Premier exemple NEFLE, notre école faisons la ensemble, grand projet du Président de la République pour impulser des innovations pédagogiques locales dans le cadre du CNR. Les robinets de financement sont coupés. Que reste-t-il de l’engagement de 500 millions d’euros sur 5 ans dans le fond d’innovation pédagogique ?
Nous avons de nombreux retours de projets qui avaient été validés et qui ne peuvent se réaliser faute de financement, des projets validés et financés, qu’il a fallu interrompre d’urgence, des intervenants à qui l’on dit qu’ils ne seront pas payés.
Autant d’investissement personnel et de temps de concertation, pour construire puis conduire un projet qui sont piétinés par des politiques budgétaires de rabots qui érodent un peu plus la confiance dans les politiques conduites et l’envie de se lancer dans de nouveaux projets. Et double peine, il revient à ces personnels méprisés d’expliquer aux élèves, aux parents, aux partenaires, l’arrêt des projets et de supporter leur désapprobation.
Deuxième exemple, le Pacte. Il est à nouveau réduit l’an prochain. Il sera réservé exclusivement pour les remplacements de courtes durées et le dispositif « devoirs faits ». Il sera de plus en plus difficile, voire impossible, de rémunérer des investissements dans les projets pédagogiques. Les impacts en termes d’éducation citoyenne, de mise en œuvre d’une politique éducative qui concoure à un climat scolaire apaisé seront nombreux et désastreux.

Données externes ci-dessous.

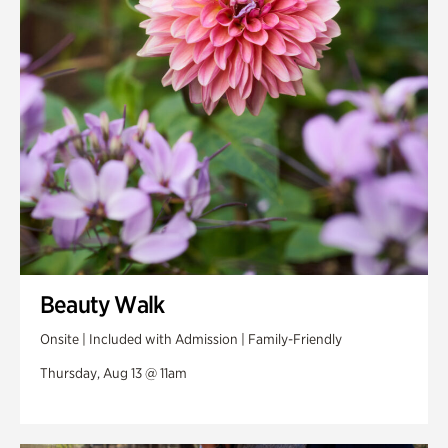
Swan Woods
Veterans Park
Beauty Walk
Onsite | Included with Admission | Family-Friendly
Thursday, Aug 13 @ 11am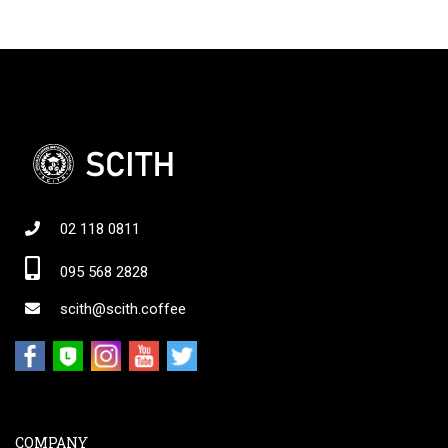
02 118 0811
095 568 2828
scith@scith.coffee
COMPANY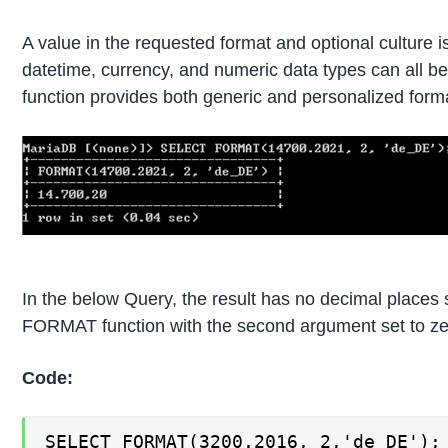
A value in the requested format and optional culture
datetime, currency, and numeric data types can all 
function provides both generic and personalized format
In the below Query, the result has no decimal places s
FORMAT function with the second argument set to ze
Code:
SELECT FORMAT(3200.2016, 2,'de_DE');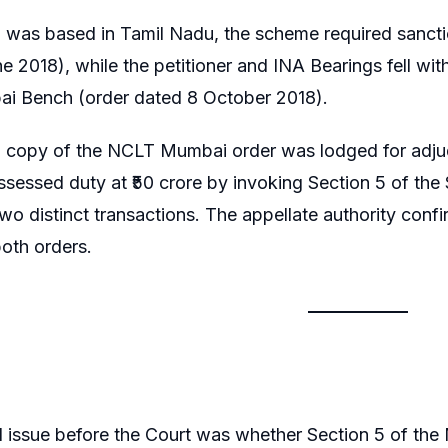
a was based in Tamil Nadu, the scheme required sanct
e 2018), while the petitioner and INA Bearings fell wit
 Bench (order dated 8 October 2018).
ed copy of the NCLT Mumbai order was lodged for adju
assessed duty at ₹50 crore by invoking Section 5 of th
wo distinct transactions. The appellate authority conf
oth orders.
l issue before the Court was whether Section 5 of the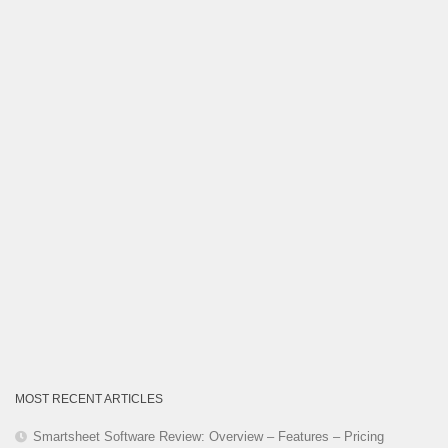
Category
MOST RECENT ARTICLES
Smartsheet Software Review: Overview – Features – Pricing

Cette absence totale de cohérence entre le discours politique et médiatique a un coût humain désastreux.
Il est payé par les élèves et les familles à qui on délivre de moins en moins un service d’éducation ambitieux.
Il est payé par les enseignants qui ne comptent pas leur temps pour construire des projets et s’engager dans des dispositifs d’aide aux élèves.
Il est payé par les équipes de direction qui sont de plus en plus nombreuses à alerter sur l’épuisement, la perte de sens et la démotivation face aux difficultés et aux injonctions paradoxales.
La CFDT Éducation Formation Recherche Publiques refuse ce mode de gouvernance qui ne respecte ni les agents ni les usagers.
Nous revendiquons que le système éducatif soit abondé financièrement à la hauteur des défis immenses qui sont les siens.